Comment 21 Sebastien Bernard 2021-01-24 23:08:45 UTC
The more I think about it,
the more it seems to be related only to this monitor.

I think the 4.19 kernel closed a bug and is rejectiting the EDID reported by this screen.

If someone could validate this EDID is correct, it'll be of great help.
Comment 22 Jay Tuckey 2021-01-25 00:29:45 UTC
@Sebastien that could well be the case. The screen works fine under windows, but it could be that they are working around bad EDID data?

Is there any way I can validate if the EDID is bad?
Comment 23 chriskoch 2021-02-19 09:47:30 UTC
Update:
We are now at Kernel 5.11 and this problem is still not fixed.
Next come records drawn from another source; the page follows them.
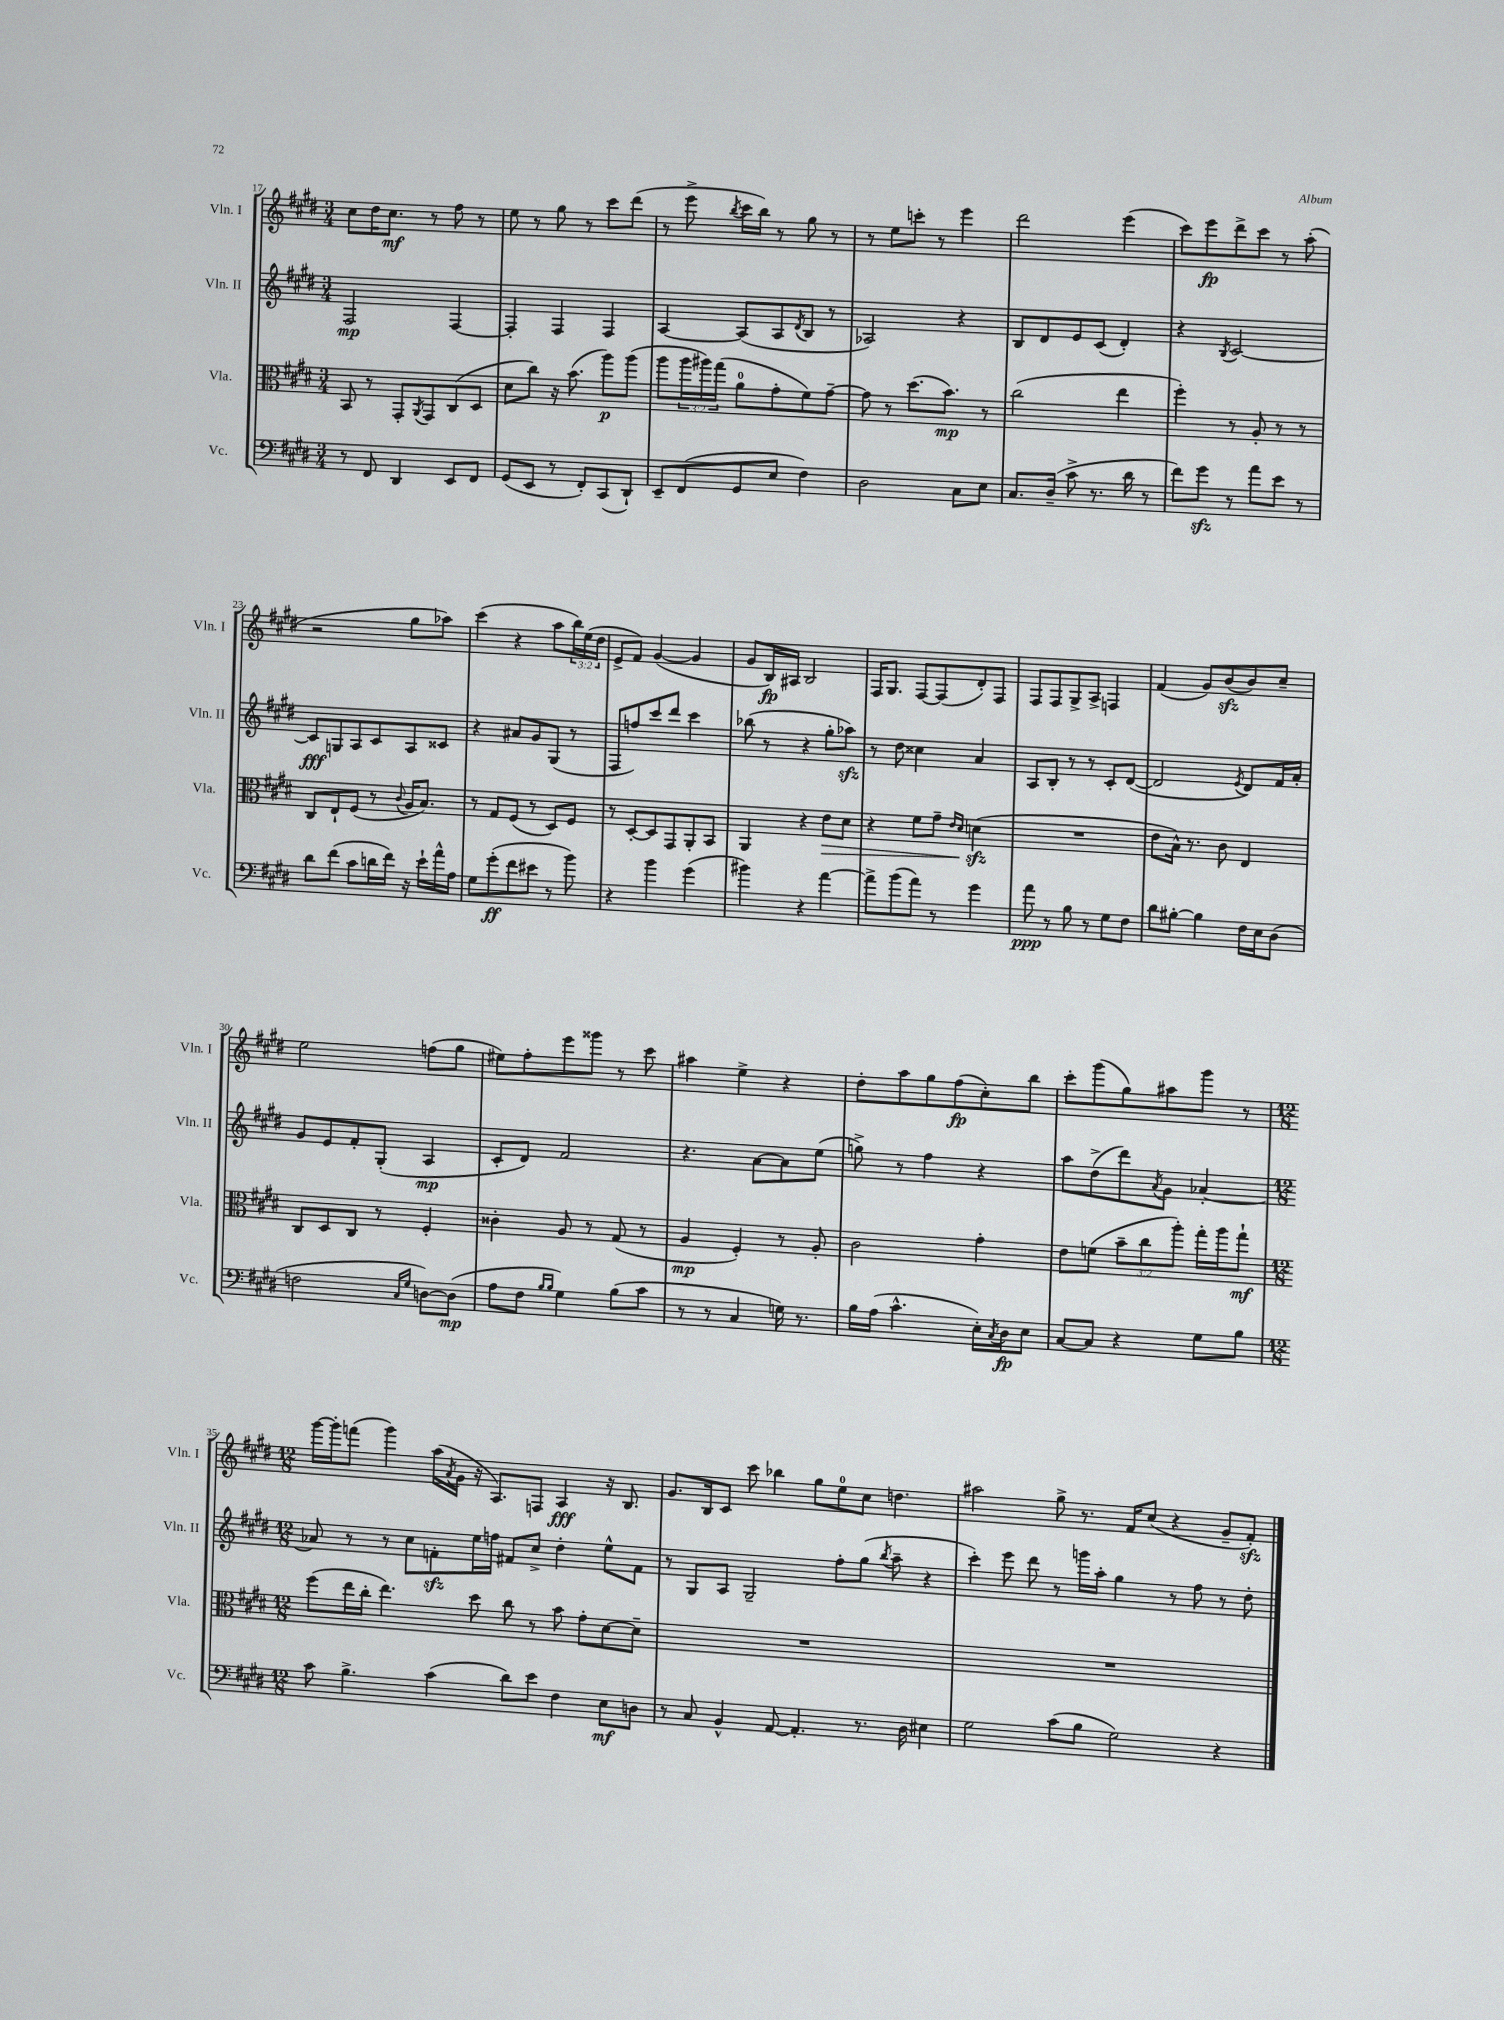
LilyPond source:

<<
\new StaffGroup <<
\new Staff = "s0" \with { instrumentName = "Vln. I" shortInstrumentName = "Vln. I" } {
    \clef treble \key e \major \numericTimeSignature \time 3/4 \override Staff.TupletNumber.text = #tuplet-number::calc-fraction-text
    cis''8 dis''16 cis''8.\mf r8 fis''8 r8 |
    e''8 r8 gis''8 r8 cis'''8 dis'''8( |
    r8 e'''8-> \acciaccatura { b''8 } cis'''16 b''16) r8 gis''8 r8 |
    r8 e''8 c'''8-. r8 e'''4 |
    dis'''2 e'''4( |
    cis'''8) e'''8\fp dis'''8-> cis'''8 r8 a''8-.( |
    r2 gis''8 aes''8) |
    cis'''4( r4 a''8 \tuplet 3/2 { b''16) e''16( dis''16 } |
    e'8-> fis'8) gis'4~( gis'4 |
    gis'8 b16\fp) ais16 b2 |
    fis16 gis8. fis8~ fis8( dis'8-.) fis8 |
    fis8 fis8 gis8-> a8-> f4 |
    fis'4( gis'8) b'8\sfz( b'8) cis''8-- |
    e''2 f''8( gis''8 |
    eis''8) fis''8-. e'''8 gisis'''8 r8 cis'''8 |
    ais''4 e''4-> r4 |
    dis''8-. a''8 gis''8 fis''8\fp( cis''8-.) b''8 |
    cis'''8-. gis'''8( gis''8) ais''8 gis'''8 r8 |
    \numericTimeSignature \time 12/8 gis'''16~ gis'''16-. f'''8( gis'''4) a''16( \acciaccatura { a'8 } gis'16 r16 a8.) f8 a4\fff r16 b8. |
    gis'8. b16 cis'8 cis'''8 bes''4 gis''8 e''8-0 cis''8 d''4. |
    ais''2 gis''8-> r8. fis'16 cis''8( r4 gis'8-- fis'8-.\sfz) \bar "|." |
}
\new Staff = "s1" \with { instrumentName = "Vln. II" shortInstrumentName = "Vln. II" } {
    \clef treble \key e \major \numericTimeSignature \time 3/4
    fis2\mp fis4~ |
    fis4-. fis4 fis4 |
    a4~ a8( a8 \acciaccatura { dis'8 } b8 r8 |
    aes2) r4 |
    b8 dis'8 e'8 cis'8( dis'4-.) |
    r4 \acciaccatura { b8 } cis'2~ |
    cis'8\fff g8 a8 cis'8 a8 cisis'8 |
    r4 ais'8 gis'8 gis8( r8 |
    fis8 f''8) cis'''8 dis'''8 cis'''4 |
    bes''8( r8 r4 gis''8-. aes''8\sfz) |
    r8 dis''8 cisis''4 a'4 |
    a8 b8-. r8 r8 cis'8-. dis'8~( |
    dis'2 \acciaccatura { e'8 } dis'8) fis'16 a'16-. |
    gis'8 e'8 fis'8-. gis8-.( a4\mp |
    cis'8-. dis'8) fis'2 |
    r4. a'8~ a'8 e''8( |
    g''8->) r8 fis''4 r4 |
    a''8 dis''8->( dis'''8) \acciaccatura { a'8 } gis'8 aes'4~-. |
    \numericTimeSignature \time 12/8 aes'8 r8 r8 cis''8 f'8-.\sfz e''16 f''16 fis'8 cis''8-> dis''4-. e''8-^ fis'8 |
    r8 gis8 a8 gis2-- fis''8-. gis''8( \acciaccatura { b''8 } a''8-- r4 |
    cis'''4-.) e'''8 dis'''8 r8 g'''16 a''16-. gis''4 r8 fis''8 r8 dis''8-. \bar "|." |
}
\new Staff = "s2" \with { instrumentName = "Vla." shortInstrumentName = "Vla." } {
    \clef alto \key e \major \numericTimeSignature \time 3/4 \override Staff.TupletNumber.text = #tuplet-number::calc-fraction-text
    b,8 r8 gis,8-. \acciaccatura { a,8 } gis,8 cis8( dis8 |
    dis'8 cis''8) r16 b'8.( a''8\p) a''8( |
    a''8 \tuplet 3/2 { a''16 ais''16) gis''16( } a'8-0 gis'8-. fis'8) gis'8~-- |
    gis'8 r8 dis''8.( b'8.\mp) r8 |
    cis''2( e''4 |
    fis''4-.) r8 a8-. r8 r8 |
    cis8 e8-! fis8( r8 \appoggiatura { cis'8 } a16 b8.) |
    r8 gis8 fis8( r8 dis8) fis8 |
    r8 dis8~-. dis8 gis,8 a,8-. b,8 |
    a,4 r4 e'8\> dis'8 |
    r4 fis'8 gis'8-- \grace { e'16 dis'16 } d'4\sfz\!( |
    R2. |
    e'8 b16-^) r8. cis'8 e4 |
    cis8 dis8 cis8 r8 fis4-. |
    cisis'4-. a8 r8 gis8( r8 |
    a4\mp fis4-.) r8 a8-. |
    cis'2 gis'4-. |
    e'8 f'8( \tuplet 3/2 { b'8-- cis''8 a''8-.) } gis''16-. a''16 gis''8-!\mf |
    \numericTimeSignature \time 12/8 fis''8( e''16 cis''16-. e''4.) dis''8 cis''8 r8 b'8 gis'8-. dis'8~ dis'8-- |
    R1. |
    R1. \bar "|." |
}
\new Staff = "s3" \with { instrumentName = "Vc." shortInstrumentName = "Vc." } {
    \clef bass \key e \major \numericTimeSignature \time 3/4
    r8 fis,8 dis,4 e,8 fis,8 |
    gis,8( e,8 r8 fis,8-.) cis,8( dis,8-!) |
    e,8-- fis,8( gis,8 e8 fis4) |
    dis2 cis8 e8 |
    cis8. dis16--( cis'8-> r8. dis'16 r8 |
    fis'8) gis'8\sfz r8 a'8 e'8 r8 |
    dis'8 fis'8( cis'8 d'16 fis'16) r16 e'16-! a'16-^ a16 |
    gis8 gis'8-.\ff( fis'8 eis'8 r8 b'8) |
    r4 b'4 gis'4( |
    bis'4) r4 a'4~ |
    a'8-> b'8( a'8) r8 gis'4 |
    a'8\ppp r8 b8 r8 gis8 fis8 |
    dis'8 bis8~-. bis4 fis16 e16 dis8( |
    f2 \grace { cis16 gis16 } d8~) d8\mp( |
    a8 fis8 \grace { b16 b16 } gis4) b8( cis'8 |
    r8 r8 cis4 g16) r8. |
    b16 a16( cis'4.-^ e16-.) \acciaccatura { cis8 } dis16\fp e8 |
    cis8~ cis8 r4 gis8 b8 |
    \numericTimeSignature \time 12/8 cis'8 b4.-> cis'4( dis'8) e'8 fis4 e8\mf d8 |
    r8 cis8 b,4-^ a,8~ a,4.-. r8. dis16 eis4 |
    gis2 cis'8( b8 gis2) r4 \bar "|." |
}
>>
>>
\layout { \context { \Score currentBarNumber = #17 } }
I am stuck at 5.8 + manually entering the EDID on startup.
When 5.8 gets too outdated for me, I will buy a new monitor. I guess we cannot expect any fix after almost 3 years.
Comment 24 Rev 2022-05-19 00:34:00 UTC
Issue is back in 5.17.9 (and 8), AMD 5600G, Mesa 22.2~git2205170600.fffafa~oibaf~f, so its 4 years now?
Comment 25 Emre 2023-04-08 17:26:20 UTC
I still see this error in 6.2.10-arch1-1. It happens for displays connected through a USB-C hub:

[    5.230549] EDID block 0 is all zeroes
[    5.230552] [drm:dc_link_add_remote_sink [amdgpu]] *ERROR* Bad EDID, status3!
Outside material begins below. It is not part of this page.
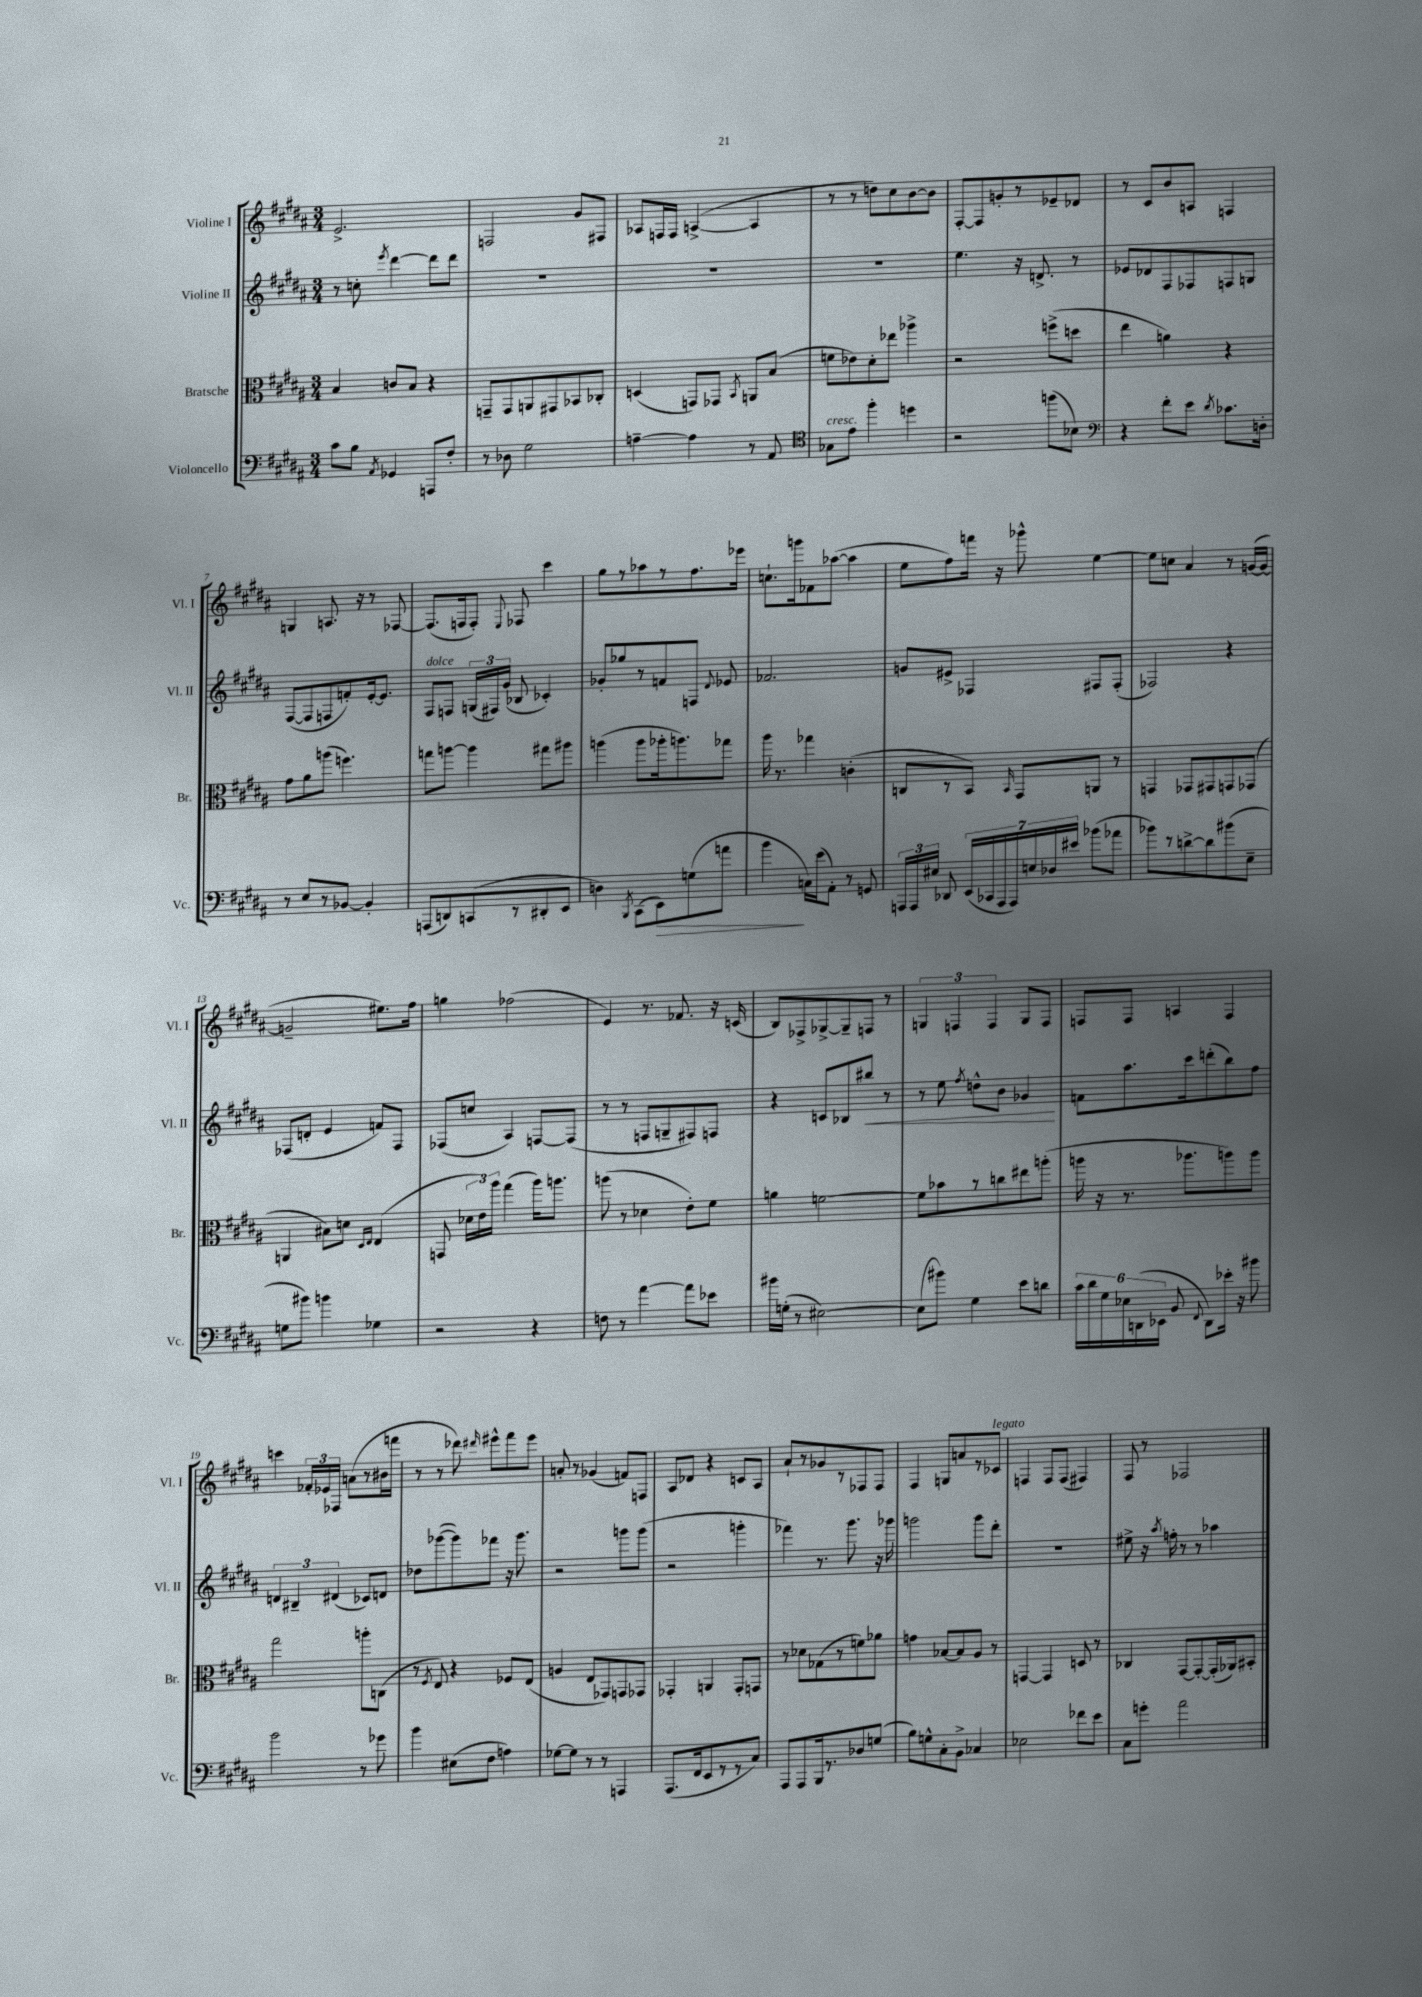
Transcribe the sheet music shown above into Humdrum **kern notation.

A suspend / resume after system boots to login screen solves the issue. But it comes back sometimes when display is suspended due to idle or other system suspend/resume cycles.
Comment 26 Rev 2023-04-09 10:24:14 UTC
My display is connected via HDMI and on 6.2.10 mainline this error is coming up all 2 to 3 minutes in the logs. A relation to a display suspend is quite right in my eyes, because it stops when the display is woken up and starts again on display suspend.
Comment 27 Emre 2023-04-13 09:39:35 UTC
This makes my docked laptop almost unusable :( Once it suspends the displays, there's no coming back. I'd need to undock, and hope it recovers. After undocking, re-docking the USB-C hub does not help, external displays mostly dont come back. Needs reboot :(

I wonder if there's a way to change severity/importance of this bug, I'm worried that nobody looks at it as it's tagged 4.19 and 5.x while it exists in the latest version of kernel. This effects usability big time.
Comment 28 Rev 2023-04-13 09:54:01 UTC
I share that concern. Can the OP create a new report with a recent kernel and updated logs, maybe with a link to this report? That would be wonderful!

By the way, my last comment, that the issue stops when the display is woken up is wrong. Sometimes one display suspend is enough that the issue will repeat in the logs, even if the display is "on" after that all the time. But this is rather sporadic, sometimes the errors stop, sometimes they continue.